PROVIDED RECORDS =
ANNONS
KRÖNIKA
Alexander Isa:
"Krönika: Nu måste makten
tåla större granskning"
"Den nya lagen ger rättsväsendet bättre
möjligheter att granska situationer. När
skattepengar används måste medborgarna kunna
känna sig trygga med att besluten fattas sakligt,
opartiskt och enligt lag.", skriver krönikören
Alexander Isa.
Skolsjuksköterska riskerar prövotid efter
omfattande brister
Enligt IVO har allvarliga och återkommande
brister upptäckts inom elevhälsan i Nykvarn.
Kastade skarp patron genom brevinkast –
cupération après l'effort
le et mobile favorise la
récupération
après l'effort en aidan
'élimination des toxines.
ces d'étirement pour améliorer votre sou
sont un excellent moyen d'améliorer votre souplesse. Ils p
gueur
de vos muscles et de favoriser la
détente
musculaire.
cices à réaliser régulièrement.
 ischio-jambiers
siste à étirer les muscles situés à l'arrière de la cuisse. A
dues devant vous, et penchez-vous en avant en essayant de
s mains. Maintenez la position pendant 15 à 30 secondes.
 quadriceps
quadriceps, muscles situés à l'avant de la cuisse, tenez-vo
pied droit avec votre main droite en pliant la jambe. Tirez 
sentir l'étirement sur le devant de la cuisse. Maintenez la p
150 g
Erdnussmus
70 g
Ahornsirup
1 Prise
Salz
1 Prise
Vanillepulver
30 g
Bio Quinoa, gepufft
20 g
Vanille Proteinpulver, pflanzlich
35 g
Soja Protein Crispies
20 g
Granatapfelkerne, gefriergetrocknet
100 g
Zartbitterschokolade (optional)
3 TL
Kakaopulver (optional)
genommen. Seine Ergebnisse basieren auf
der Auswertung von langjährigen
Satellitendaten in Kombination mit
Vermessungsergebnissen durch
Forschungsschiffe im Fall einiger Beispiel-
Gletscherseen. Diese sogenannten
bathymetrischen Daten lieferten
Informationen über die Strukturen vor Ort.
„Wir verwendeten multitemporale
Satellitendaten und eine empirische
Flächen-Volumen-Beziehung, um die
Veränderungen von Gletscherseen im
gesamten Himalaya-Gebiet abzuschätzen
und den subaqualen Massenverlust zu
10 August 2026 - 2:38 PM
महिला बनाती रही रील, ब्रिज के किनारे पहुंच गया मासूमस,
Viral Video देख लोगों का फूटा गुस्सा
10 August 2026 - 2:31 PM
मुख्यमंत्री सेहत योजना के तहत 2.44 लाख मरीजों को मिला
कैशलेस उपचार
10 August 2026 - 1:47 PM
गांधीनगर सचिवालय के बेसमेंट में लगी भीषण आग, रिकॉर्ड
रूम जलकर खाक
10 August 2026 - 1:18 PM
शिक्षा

PROBLEM STATEMENT =
Only the lines from the one containing "bathymetrischen Daten lieferten" through the last line of the material should be returned, each one exactly as written.

THE ANSWER =
bathymetrischen Daten lieferten
Informationen über die Strukturen vor Ort.
„Wir verwendeten multitemporale
Satellitendaten und eine empirische
Flächen-Volumen-Beziehung, um die
Veränderungen von Gletscherseen im
gesamten Himalaya-Gebiet abzuschätzen
und den subaqualen Massenverlust zu
10 August 2026 - 2:38 PM
महिला बनाती रही रील, ब्रिज के किनारे पहुंच गया मासूमस,
Viral Video देख लोगों का फूटा गुस्सा
10 August 2026 - 2:31 PM
मुख्यमंत्री सेहत योजना के तहत 2.44 लाख मरीजों को मिला
कैशलेस उपचार
10 August 2026 - 1:47 PM
गांधीनगर सचिवालय के बेसमेंट में लगी भीषण आग, रिकॉर्ड
रूम जलकर खाक
10 August 2026 - 1:18 PM
शिक्षा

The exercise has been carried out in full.